I In the Case of Domestic Company
In a country with the tradition of statute laws, when a statute law fails to offer a clear answer to a certain legal issue, it can be a problem in practice.
With respect to the captioned question, China Company Law does not provide clearly for when a buyer of the equity interests (shares) in a company (for purpose of this pose, I refer to limited liability company only) is effectively considered as a real shareholder of the company. Many may say the buyer should be regarded as the shareholder of the company at the time of execution and effectiveness of the equity or share transfer agreement or contract or at the time of the pay-up of the price in the transaction document or at the time of being registered as shareholder with company registry, namely, the industry and commerce bureau. However none of the answers is correct.
From a procedural point of view, a typical share transfer in the case of domestic companies encompasses the following steps: (a) the seller and buyer executes the share transfer agreement, (b) internal changes, for instance, cancelling old shareholder’s contribution certificate (chu zi zheng ming shu) and issuing new one to the new shareholder, amending shareholder register and revising articles of association, and (c) apply to company registry to register the change of shareholder.

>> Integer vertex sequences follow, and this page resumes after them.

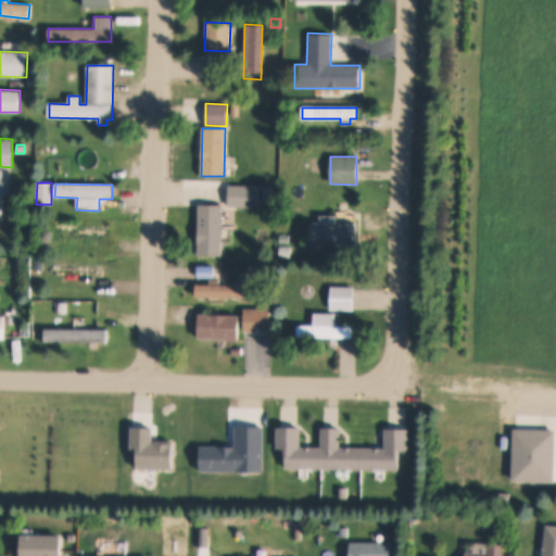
[(227,187),(257,187),(257,207),(227,207),(227,187)]
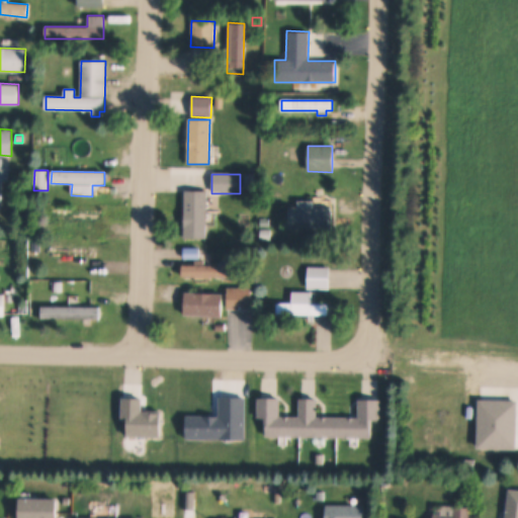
[(183,239),(183,191),(205,191),(205,239),(183,239)]
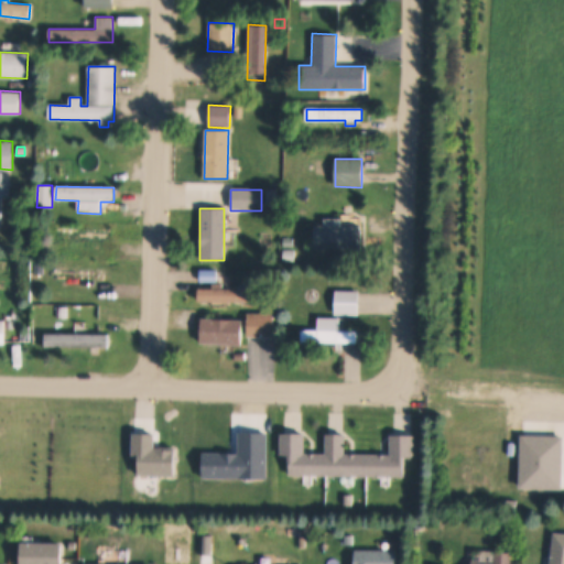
[(323,226),(323,218),(342,218),(342,226),(361,226),(361,251),(314,250),(314,226),(323,226)]
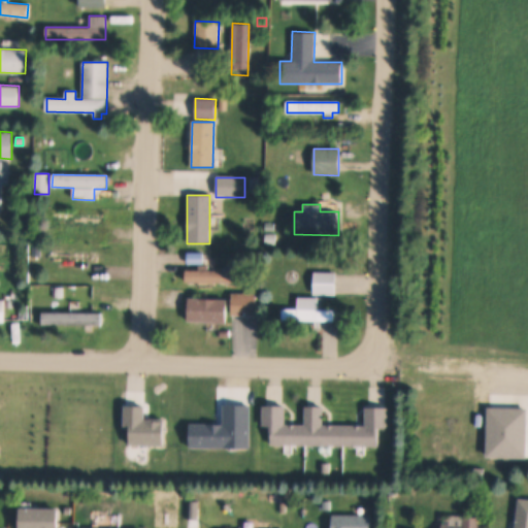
[(54,212),(105,215),(104,226),(54,225),(54,212)]
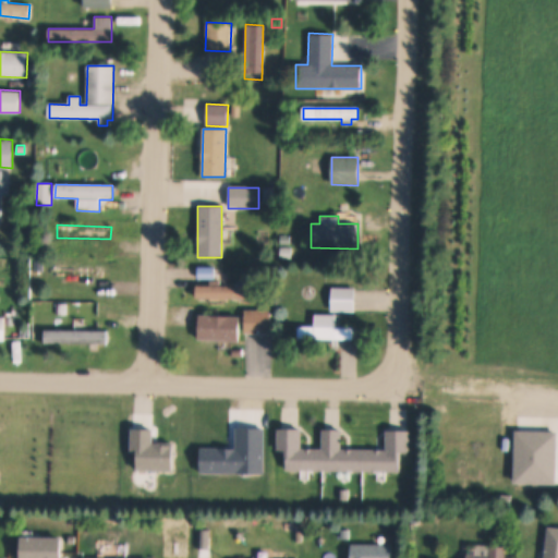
[(278,235),(288,235),(288,245),(278,245),(278,235)]
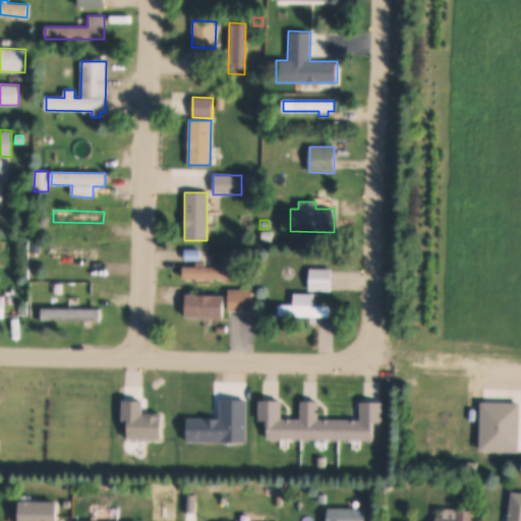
[(259,231),(271,231),(271,242),(259,242),(259,231)]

The shareholdership refers in essence to the relationship between the shareholder and its invested company. When the shareholdership is established, it means that the shareholder can now exercise its shareholder right against the company. The execution of share or equity transfer contract is just between the seller and buyer, so at the time of execution of share transfer contract, the company may not be aware of the deal at all and won’t and actually cannot take the buyer as shareholder. On the other hand, China Company Law has made one point clear that registration of shareholder information with company registry shall be for the purpose of constructive notice. In other words, where the parties fails to register shareholder change with company registry, bona fide third party can still enter into valid transaction with the old shareholder registered at company registry. This indirectly means that the creation of shareholdership is not legally predicated on the registration of shareholder information (as it serves the purpose of constructive notice only).
It would be more logic and reasonable to say that the shareholdership is set up upon acknowledgement and affirmation by the company of the share transfer deal, which can be well embodied by the issuance of contribution certificate and/or the amendment of shareholder register by the company. The company whose equity interests are being transfer shall have the obligation to do the same according to Article 73 of China Company Law.
However, in practice, many limited liability companies don’t issue contribution certificate or maintain the shareholder register at all. So without them, what can be said to signify or manifest the establishment of shareholdership? In my opinion, anything that can prove the knowledge by the company of the share transfer deal can suffice for purpose of setting up the shareholdership. It would be safer for the buyer to get the company informed of the deal by serving a written notice of the deal on the legal representative of the company.
II In the Case of Foreign-invested Company
Unlike in the case of domestic company, it is indeed much clearer in the case of the foreign invested companies.
First of all, according to relevant foreign investments laws, the contract for transfer of share or equity interests in a foreign invested company (either a joint venture or wholly foreign-owned company) shall have to be first approved by foreign investment department of the government in order to be valid.
On the other hand, in practice, the submission for approval of the share transfer contract in respect of the foreign-invested company is conducted by the company itself so there is in no way the possibility of the company denying the knowledge of the deal. So once the share transfer contract is duly approved by the government, the buyer can be said to be the shareholder of the foreign-invested company.
The problem with respect to share transfer in foreign invested company is in most cases related to delay or refusal of application for approval of the deal contract. However this is another issue to be addressed in future posts.